So: Each list of GO IDs is derived from a list of differentially expressed genes based on a particular expression pattern. So, for example we have stressor A with three levels 1, 2, 3. This will give us 6 simple patterns:

Pattern 1: genes with the same expression (-) in 1A, 1B and 1C

i.e.

1A -

1B -

1C -

Pattern 2: genes with different (up or down) expression (+) in 1A, but the same expression in 1B & 1C i.e.

1A +

1B -

1C -

etc... Each pattern is associated with a list of genes and many of those genes have been associated with one or more GO IDs. Given that many genes have similar function there will be both repeated GO IDs (if the gene is involved in the same pathway or function) and GO IDs that are closely related i.e. parent-child.

I have extracted the GO IDs associated for each of the genes in each of the patterns to give:

(1) lists of GO IDs - these contain all of the GO IDs associated with all of the genes in the specific list. There can be (and are) multiple identical GO IDs in each list. Thus, for example, in a particular pattern the GO ID GO:0006813 is present five times while in the reference list it is present 65 times.
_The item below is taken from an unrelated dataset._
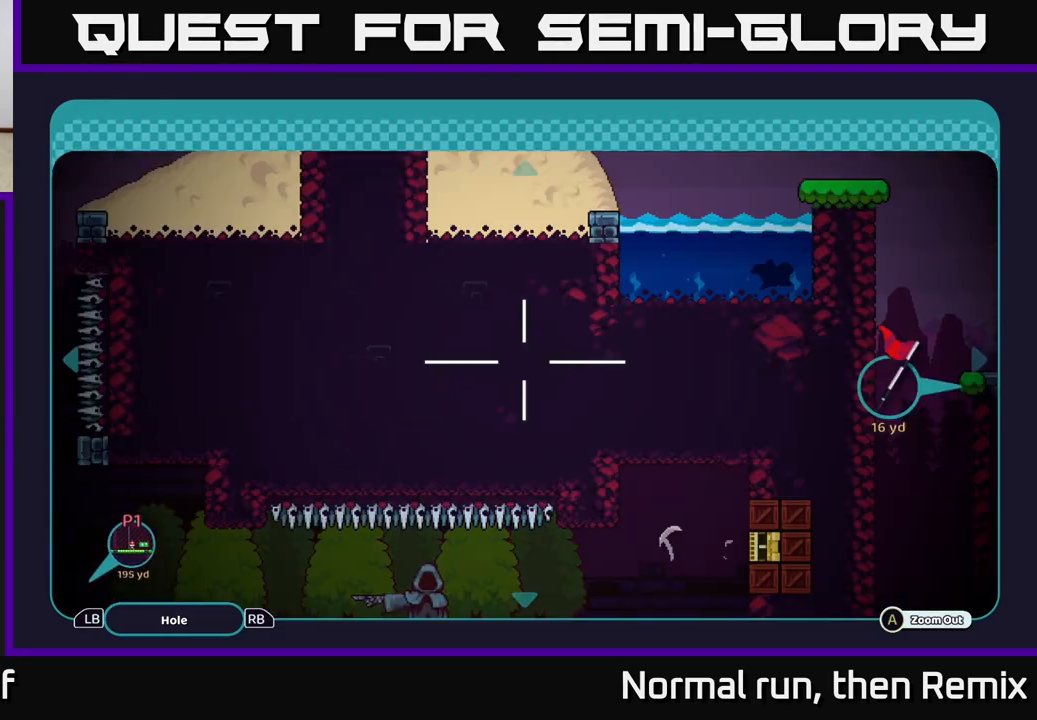
{"buttons": [], "left_stick": "center", "right_stick": "center", "events": [[17, "B", "down"], [150, "B", "up"]]}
(2) The reference list containing the list of all the GO IDs in the annotated reference database (with repeated GO IDs representing the frequency in which they are found in the original annotations).

It would be relatively easy to look at relative enrichment of just the GO IDs given that their frequencies are there (count the relative number of each ID in each list compared to the relative number in the reference) but, as you say, that will not use any of the parent-child information nor will it cluster related GOs.

So, what I have is: lists of GO IDs that contain frequency information in the number of times a particular GO is repeated in the list, a reference list of GO IDs(also with implicit frequency information). I would like to know what processes are over (or underrepresented) in each, for example - is there an over representation of the "response to unfolded protein" pathway/term in any particular pattern. I.e. cluster the GO IDs in each list based on shared properties (i.e. process, location, etc.) and see if those clusters are enriched or not.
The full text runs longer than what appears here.